24/05/2026 Suivi
Des corapporteurs de l'APCE expriment une vive préoccupation
Lord David Blencathra (Royaume-Uni, CEPA) et Yves Cruchten (Luxembourg, SOC), corapporteurs de la Commission du suivi, ont fait la déclaration suivante:
« Nous sommes profondément préoccupés par les scènes observées aujourd'hui au siège du principal parti d'opposition de la Türkiye, le CHP, notamment les informations faisant état d'une intervention policière impliquant des gaz lacrymogènes et des balles en caoutchouc contre des membres du parti, des représentants élus et des manifestants. En tant que corapporteurs de l'Assemblée parlementaire du Conseil de l'Europe sur la Türkiye, nous sommes alarmés par la pression continue visant l'opposition démocratique, notamment par le biais de procédures judiciaires, arrestastions et mesures touchant les maires d'opposition, les responsables élus et les dirigeants politiques. Dans une société démocratique régie par l'Etat de droit, la concurrence politique doit se dérouler par le biais des institutions démocratiques et des élections - jamais par l'intimidation, l'usage disproportionné de la force ou des actions perçues comme politiquement motivées.
Les événements des derniers jours soulèvent de sérieuses préoccupations concernant le pluralisme démocratique, la liberté de réunion et d'expression, l'indépendance judiciaire et le respect des droits de l'opposition. Qu'un gouvernement utilise les tribunaux pour évincer la direction d'un parti d'opposition indépendant constitue un abus fondamental des principes de la démocratie dans une société libre. Ces principes sont des obligations fondamentales pour chaque Etat membre du Conseil de l'Europe, y compris la Türkiye.

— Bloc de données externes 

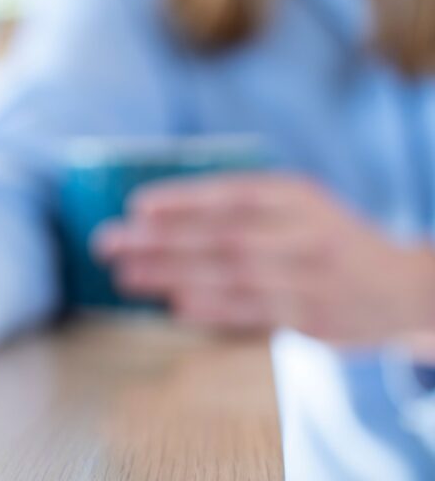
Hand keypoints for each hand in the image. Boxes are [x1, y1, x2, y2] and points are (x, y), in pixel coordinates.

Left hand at [94, 174, 434, 345]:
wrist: (403, 287)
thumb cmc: (325, 240)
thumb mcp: (296, 206)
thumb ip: (241, 206)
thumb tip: (157, 214)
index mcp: (294, 195)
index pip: (229, 194)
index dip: (181, 199)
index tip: (135, 205)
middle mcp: (302, 232)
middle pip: (219, 235)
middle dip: (157, 239)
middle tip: (107, 242)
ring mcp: (309, 276)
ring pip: (228, 275)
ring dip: (171, 275)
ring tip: (124, 275)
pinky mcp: (312, 317)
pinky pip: (253, 312)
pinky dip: (213, 308)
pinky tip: (175, 306)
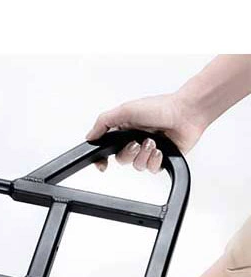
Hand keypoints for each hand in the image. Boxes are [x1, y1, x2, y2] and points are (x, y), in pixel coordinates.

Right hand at [87, 93, 206, 172]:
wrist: (187, 113)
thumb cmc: (160, 107)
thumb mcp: (124, 110)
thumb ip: (103, 122)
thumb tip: (89, 136)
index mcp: (123, 130)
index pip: (106, 149)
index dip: (102, 159)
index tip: (102, 164)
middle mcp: (134, 140)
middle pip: (121, 160)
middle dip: (128, 153)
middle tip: (136, 143)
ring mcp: (148, 150)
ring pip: (136, 166)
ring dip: (144, 155)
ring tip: (153, 142)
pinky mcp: (161, 159)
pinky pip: (151, 169)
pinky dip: (155, 160)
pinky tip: (160, 149)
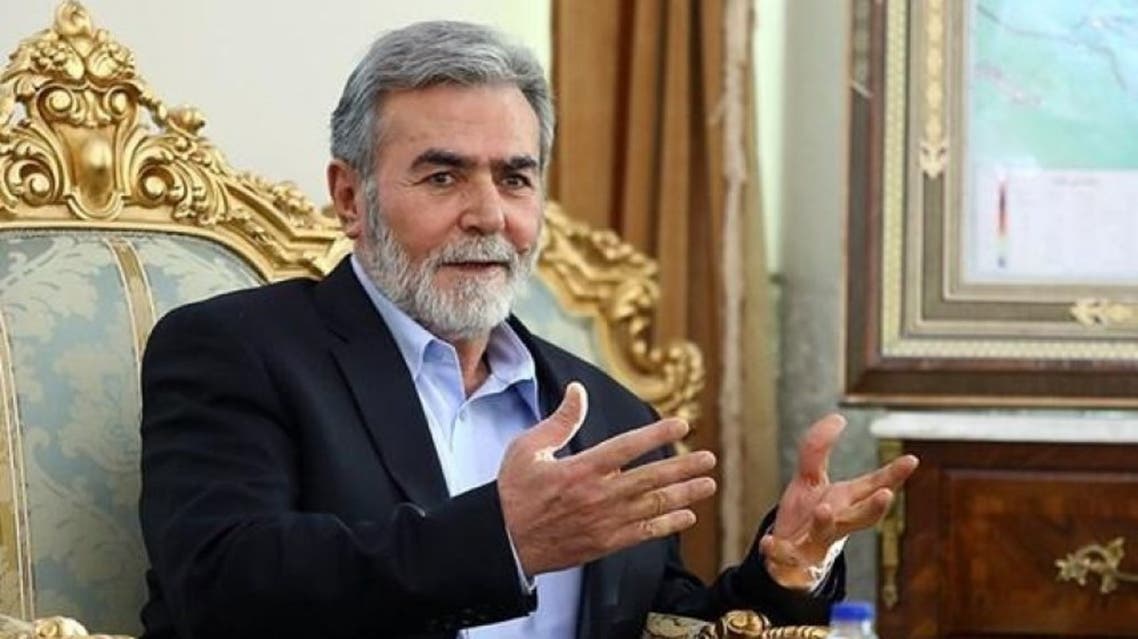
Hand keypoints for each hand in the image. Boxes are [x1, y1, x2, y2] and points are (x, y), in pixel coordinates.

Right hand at [498, 382, 717, 576]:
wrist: (503, 543)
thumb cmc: (513, 492)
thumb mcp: (528, 448)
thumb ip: (560, 420)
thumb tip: (578, 390)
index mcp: (580, 468)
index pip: (627, 446)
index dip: (656, 435)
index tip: (681, 424)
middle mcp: (598, 495)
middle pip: (650, 478)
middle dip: (684, 467)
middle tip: (709, 458)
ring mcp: (604, 522)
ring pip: (653, 506)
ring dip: (684, 494)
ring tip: (708, 484)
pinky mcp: (604, 544)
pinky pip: (644, 534)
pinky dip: (667, 524)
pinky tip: (686, 516)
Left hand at [760, 414, 918, 588]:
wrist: (788, 558)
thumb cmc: (809, 515)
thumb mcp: (810, 478)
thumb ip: (818, 448)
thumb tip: (838, 417)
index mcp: (845, 503)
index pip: (872, 487)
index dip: (893, 475)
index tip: (912, 460)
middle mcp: (837, 524)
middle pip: (860, 518)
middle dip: (873, 508)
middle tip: (886, 495)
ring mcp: (815, 542)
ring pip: (825, 534)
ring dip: (826, 523)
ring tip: (824, 509)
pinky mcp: (791, 557)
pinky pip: (784, 554)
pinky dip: (777, 550)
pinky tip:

Nous appelons les autorités turques à faire preuve de retenue, à éviter toute nouvelle escalade et à veiller à ce que toutes les actions entreprises par les institutions étatiques soient pleinement conformes à la Convention européenne des droits de l'homme et aux normes du Conseil de l'Europe.
Une démocratie fonctionnelle nécessite que les partis d'opposition et les représentants élus puissent exercer librement leurs activités politiques légitimes, en toute sécurité et sans crainte de représailles.
Nous continuerons de suivre de très près les développements en Türkiye ».